» Problem description: Your answer should consist solely of the lines from the first line of the data through the line with "- pymysql 기본 사용법 : https://pymysql.readthedocs.io/en/latest/", each reproduced exactly.

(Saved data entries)
▼
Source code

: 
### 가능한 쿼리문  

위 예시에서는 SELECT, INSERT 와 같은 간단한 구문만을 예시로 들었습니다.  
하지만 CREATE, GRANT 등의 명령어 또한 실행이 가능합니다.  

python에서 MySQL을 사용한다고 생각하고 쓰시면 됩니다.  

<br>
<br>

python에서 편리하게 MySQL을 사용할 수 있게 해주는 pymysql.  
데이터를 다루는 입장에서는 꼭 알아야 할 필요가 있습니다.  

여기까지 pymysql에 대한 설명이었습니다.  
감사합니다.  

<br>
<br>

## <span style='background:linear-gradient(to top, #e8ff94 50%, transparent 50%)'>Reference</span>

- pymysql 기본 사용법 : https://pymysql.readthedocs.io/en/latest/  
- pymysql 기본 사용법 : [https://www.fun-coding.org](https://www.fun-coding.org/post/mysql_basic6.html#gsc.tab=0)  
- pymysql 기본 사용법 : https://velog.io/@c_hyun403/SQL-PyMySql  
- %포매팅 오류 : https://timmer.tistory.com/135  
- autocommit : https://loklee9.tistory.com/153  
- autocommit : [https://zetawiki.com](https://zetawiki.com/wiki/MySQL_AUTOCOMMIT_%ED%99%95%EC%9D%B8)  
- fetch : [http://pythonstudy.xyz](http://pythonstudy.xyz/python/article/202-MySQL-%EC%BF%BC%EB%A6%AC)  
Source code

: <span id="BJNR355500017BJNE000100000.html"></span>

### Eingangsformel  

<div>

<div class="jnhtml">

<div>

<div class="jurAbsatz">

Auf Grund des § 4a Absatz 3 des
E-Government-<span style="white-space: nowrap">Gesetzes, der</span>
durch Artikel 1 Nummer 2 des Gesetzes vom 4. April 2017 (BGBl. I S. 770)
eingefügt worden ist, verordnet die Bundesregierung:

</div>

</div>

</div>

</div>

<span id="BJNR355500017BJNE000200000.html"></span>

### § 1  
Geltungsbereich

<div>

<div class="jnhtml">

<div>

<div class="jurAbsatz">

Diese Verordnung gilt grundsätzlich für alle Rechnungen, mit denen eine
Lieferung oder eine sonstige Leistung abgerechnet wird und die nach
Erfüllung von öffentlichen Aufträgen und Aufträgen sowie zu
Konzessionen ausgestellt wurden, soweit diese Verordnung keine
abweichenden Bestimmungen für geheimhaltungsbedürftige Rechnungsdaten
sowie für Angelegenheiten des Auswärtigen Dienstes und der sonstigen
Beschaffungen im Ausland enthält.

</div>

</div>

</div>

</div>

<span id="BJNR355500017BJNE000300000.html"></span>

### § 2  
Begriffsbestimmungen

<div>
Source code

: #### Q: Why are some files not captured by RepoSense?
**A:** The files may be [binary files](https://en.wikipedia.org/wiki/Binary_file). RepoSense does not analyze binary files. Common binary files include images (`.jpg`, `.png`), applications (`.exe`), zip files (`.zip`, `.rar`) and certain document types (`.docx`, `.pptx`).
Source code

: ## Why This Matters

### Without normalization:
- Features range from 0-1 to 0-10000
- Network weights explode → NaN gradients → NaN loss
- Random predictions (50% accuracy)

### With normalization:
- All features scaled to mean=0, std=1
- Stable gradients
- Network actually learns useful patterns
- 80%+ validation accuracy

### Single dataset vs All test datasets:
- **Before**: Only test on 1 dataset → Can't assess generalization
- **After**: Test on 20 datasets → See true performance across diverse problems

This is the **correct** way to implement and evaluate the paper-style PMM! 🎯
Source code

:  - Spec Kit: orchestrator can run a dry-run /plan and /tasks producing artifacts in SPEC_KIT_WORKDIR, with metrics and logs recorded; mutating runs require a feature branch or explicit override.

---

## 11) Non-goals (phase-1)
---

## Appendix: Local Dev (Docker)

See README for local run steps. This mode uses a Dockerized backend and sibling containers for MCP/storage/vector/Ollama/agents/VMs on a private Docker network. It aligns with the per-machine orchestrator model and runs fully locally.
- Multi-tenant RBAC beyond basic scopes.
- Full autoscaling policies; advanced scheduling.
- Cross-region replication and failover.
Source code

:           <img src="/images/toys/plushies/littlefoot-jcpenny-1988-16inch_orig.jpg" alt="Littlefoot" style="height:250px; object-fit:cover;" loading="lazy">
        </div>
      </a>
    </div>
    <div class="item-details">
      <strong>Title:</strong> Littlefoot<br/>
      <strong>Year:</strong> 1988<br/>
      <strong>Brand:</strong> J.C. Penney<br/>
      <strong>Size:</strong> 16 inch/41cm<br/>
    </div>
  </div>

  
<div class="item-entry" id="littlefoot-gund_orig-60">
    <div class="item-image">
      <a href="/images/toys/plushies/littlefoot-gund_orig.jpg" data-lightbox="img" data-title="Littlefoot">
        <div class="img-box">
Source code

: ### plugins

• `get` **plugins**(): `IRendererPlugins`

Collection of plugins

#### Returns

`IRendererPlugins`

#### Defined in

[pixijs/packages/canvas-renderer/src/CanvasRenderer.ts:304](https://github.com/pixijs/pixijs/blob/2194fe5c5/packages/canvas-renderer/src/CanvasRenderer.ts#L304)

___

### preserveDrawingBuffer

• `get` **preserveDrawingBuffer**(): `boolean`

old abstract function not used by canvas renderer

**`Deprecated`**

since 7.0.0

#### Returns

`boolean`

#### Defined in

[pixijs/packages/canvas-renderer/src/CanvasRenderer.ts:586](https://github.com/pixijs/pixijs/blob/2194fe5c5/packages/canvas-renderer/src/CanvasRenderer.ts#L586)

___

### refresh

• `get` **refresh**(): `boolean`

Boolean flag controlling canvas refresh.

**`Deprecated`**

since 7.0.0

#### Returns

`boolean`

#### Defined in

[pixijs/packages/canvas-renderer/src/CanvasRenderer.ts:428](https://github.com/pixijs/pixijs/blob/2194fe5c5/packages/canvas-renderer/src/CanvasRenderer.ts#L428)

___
▲
» Task result:
Source code

: 
### 가능한 쿼리문  

위 예시에서는 SELECT, INSERT 와 같은 간단한 구문만을 예시로 들었습니다.  
하지만 CREATE, GRANT 등의 명령어 또한 실행이 가능합니다.  

python에서 MySQL을 사용한다고 생각하고 쓰시면 됩니다.  

<br>
<br>

python에서 편리하게 MySQL을 사용할 수 있게 해주는 pymysql.  
데이터를 다루는 입장에서는 꼭 알아야 할 필요가 있습니다.  

여기까지 pymysql에 대한 설명이었습니다.  
감사합니다.  

<br>
<br>

## <span style='background:linear-gradient(to top, #e8ff94 50%, transparent 50%)'>Reference</span>

- pymysql 기본 사용법 : https://pymysql.readthedocs.io/en/latest/  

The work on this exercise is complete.